Directive → Set every line of the data down again exactly, and keep the pictures out.

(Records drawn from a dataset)

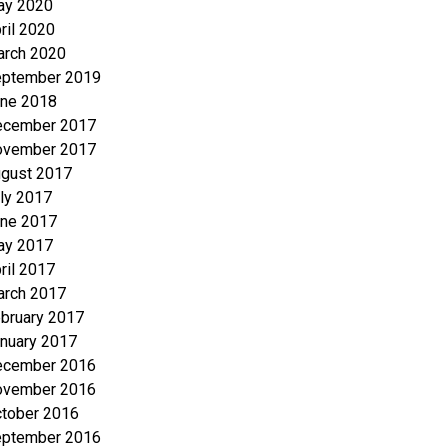
ay 2020
ril 2020
rch 2020
ptember 2019
ne 2018
ecember 2017
ovember 2017
gust 2017
ly 2017
ne 2017
ay 2017
ril 2017
rch 2017
bruary 2017
nuary 2017
ecember 2016
ovember 2016
tober 2016
ptember 2016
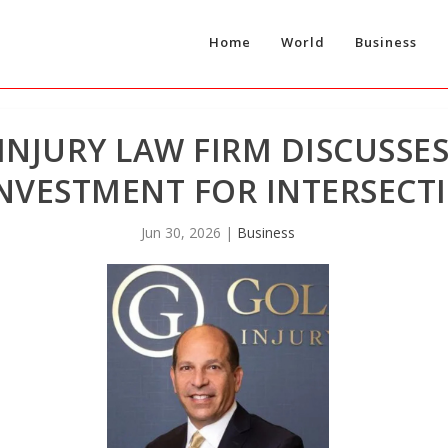
Home
World
Business
NJURY LAW FIRM DISCUSSES
 INVESTMENT FOR INTERSEC
Jun 30, 2026
|
Business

Answer to the problem →
ay 2020
ril 2020
rch 2020
ptember 2019
ne 2018
ecember 2017
ovember 2017
gust 2017
ly 2017
ne 2017
ay 2017
ril 2017
rch 2017
bruary 2017
nuary 2017
ecember 2016
ovember 2016
tober 2016
ptember 2016
Home
World
Business
NJURY LAW FIRM DISCUSSES
 INVESTMENT FOR INTERSEC
Jun 30, 2026
|
Business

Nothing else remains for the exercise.